Enabling single sign-on (SSO) for user authentication

You have two options for authenticating your users when they login. You can stick with the standard authentication mode, which checks your users' credentials against a local Kayako database. Alternatively, you can check your users' credentials against a remote database by enabling single sign-on (SSO). SSO lets you use an existing user database to authenticate your agents and customers when they sign in to Kayako. 

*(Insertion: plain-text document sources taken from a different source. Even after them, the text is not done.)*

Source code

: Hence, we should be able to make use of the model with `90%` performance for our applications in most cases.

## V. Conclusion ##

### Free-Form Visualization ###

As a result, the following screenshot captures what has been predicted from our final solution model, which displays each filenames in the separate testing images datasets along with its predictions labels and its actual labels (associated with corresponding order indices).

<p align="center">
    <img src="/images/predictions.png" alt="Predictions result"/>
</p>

In this article, we'll walk you through the process of enabling SSO for your customers and your agents. 

Turning on SSO for user logins

To enable SSO, you'll need login and logout URLs for your remote authentication service, as well as a secret key that you'll set up to grant Kayako access. For help find these, refer to the SSO implementation instructions over in our developer documentation. 

NOTE: To edit your Kayako's SSO settings, you will need an administrator account with the 'Manage system configuration' permission.

To enable SSO authentication:

1. Sign in to the admin area.
2. Click on Security in the sidebar.
3. Choose either the 'Agents' or 'Customers' tab at the top. The configuration options will be the same for both types of user.
4. From the Authentication dropdown list, select 'Single sign-on (JWT)', which will open up another set of configuration options:
   
5. Add the login URL for your remote system to the Remote login URL field. 
6. Add the logout URL for your remote system to the Remote logout URL field. 
7. Paste the token you've created for Kayako into the Shared SSO secret field.
8. Click the Save button to save the changes.

NOTE: Remember, if you need more help with configuring SSO authentication, our developer documentation has you covered.